Apart from the tradeoff between the computational complexity and the accuracy, there was one general weakness, related to memory requirements. Due to the fact that kNN is an instance-based algorithm, it must store the training data. This may cause problems when using more training data for online spellers. Nevertheless, 1000 data samples, which were vectors containing 204 data points, were enough for an efficient result; thus, data storage should not cause significant limitations.
By comparing different numbers of channels, it turned out that using only four channels of the parietal zone was more efficient than using a wider range of brain activity with eight channels. The summary of the results for ALS patients’ data with different number of EEG channels is presented in
Table 6. The accuracy improved by about 5% (on average) when using the four channel EEG data. Single-channel EEG classification provided less than 80% accuracy, which was another limitation found during the experiments. However, if the single-channel EEG timeseries are converted to a frequency domain, the accuracy may increase as in [
47]. Thus, to decrease the number of used electrodes in the future, it is planned to use frequency domain spectrograms instead of EEG timeseries.

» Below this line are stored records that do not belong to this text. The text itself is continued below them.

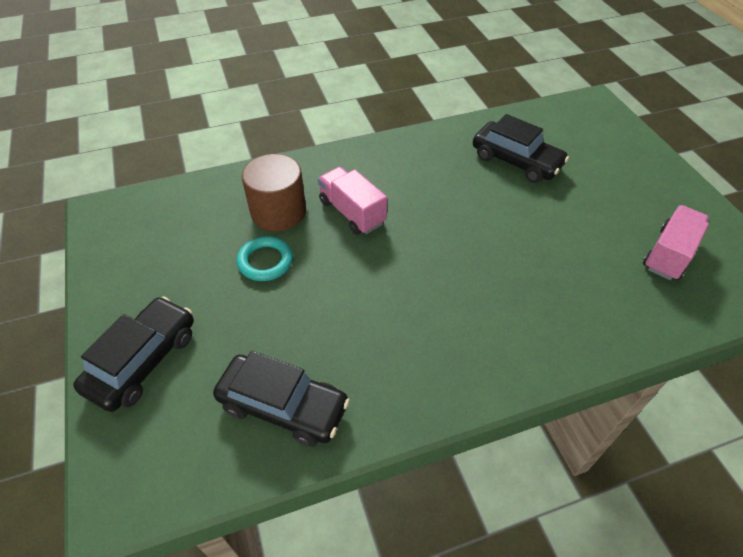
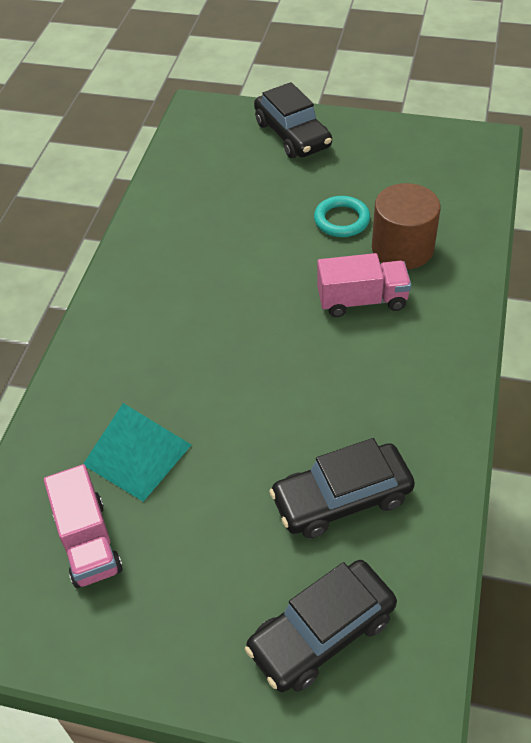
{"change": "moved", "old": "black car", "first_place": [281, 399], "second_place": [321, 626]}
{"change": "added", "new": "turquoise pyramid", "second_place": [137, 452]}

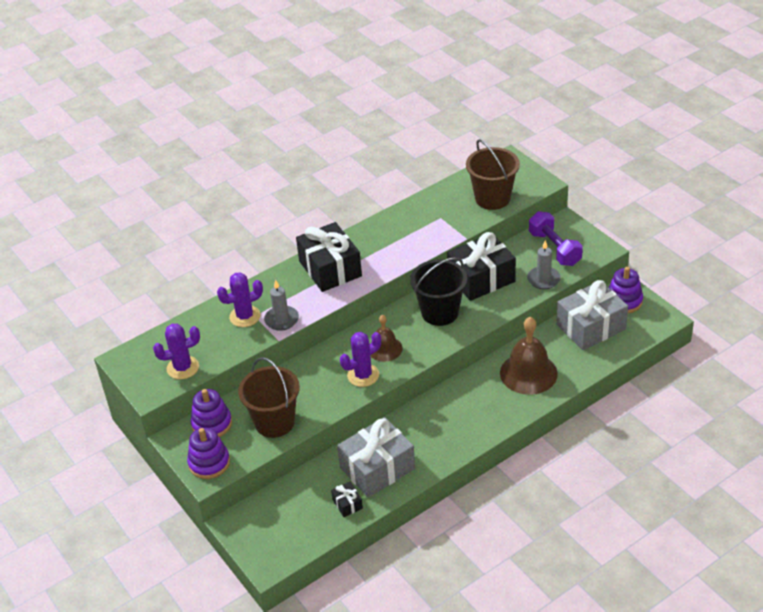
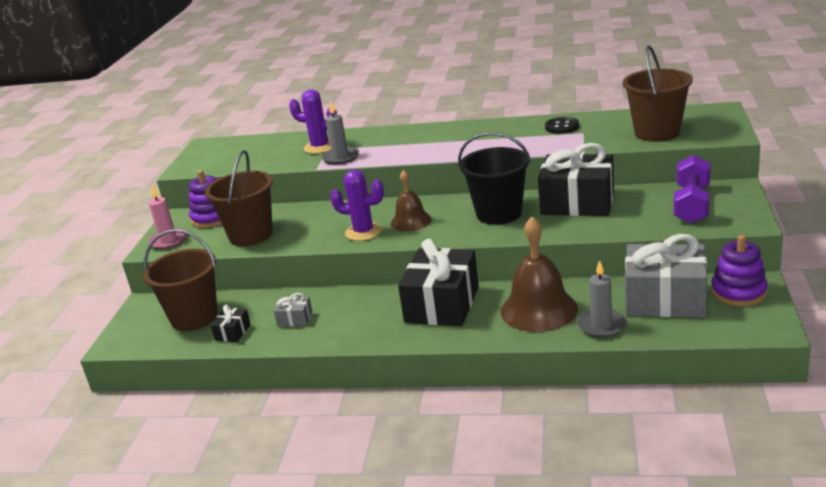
{"change": "moved", "old": "black gift", "first_place": [329, 257], "second_place": [438, 282]}
{"change": "moved", "old": "grey candle", "first_place": [544, 264], "second_place": [601, 299]}
{"change": "removed", "old": "purple cactus", "first_place": [176, 351]}
{"change": "resized", "old": "grey gift", "first_place": [376, 457], "second_place": [293, 310], "factor": 0.43}
{"change": "replaced", "old": "purple stacking toy", "new": "pink candle", "first_place": [208, 453], "second_place": [167, 217]}
{"change": "added", "new": "black button", "second_place": [562, 125]}
{"change": "added", "new": "brown bucket", "second_place": [180, 280]}

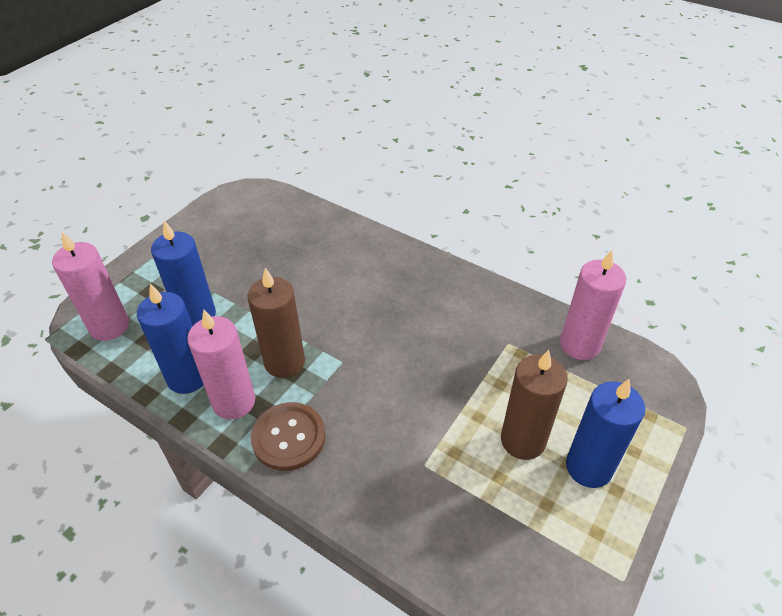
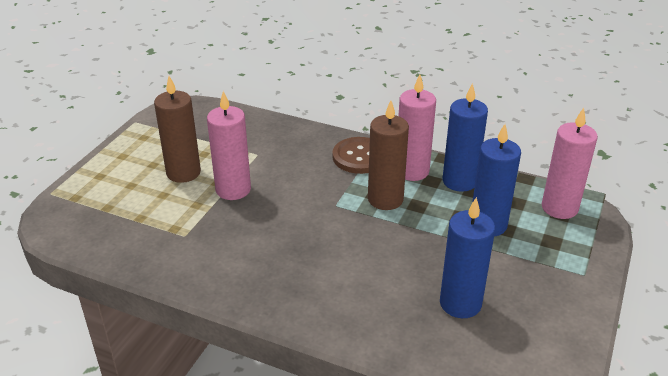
{"change": "moved", "old": "pink candle", "first_place": [593, 305], "second_place": [229, 145]}
{"change": "moved", "old": "blue candle", "first_place": [605, 433], "second_place": [467, 257]}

The proposed methodology allows training a universal P300 speller, which does not need to be retrained for each subject. Despite the fact that the classification was performed offline, it is assumed that the same tendency will be noted for the online P300 speller as well. Therefore, ALS patients will not face the necessity of sitting for an hour in front of the flashing GUI for the speller to collect the training set. The proposed features classification methodology makes the P300 speller ready for exploitation right from the first trial.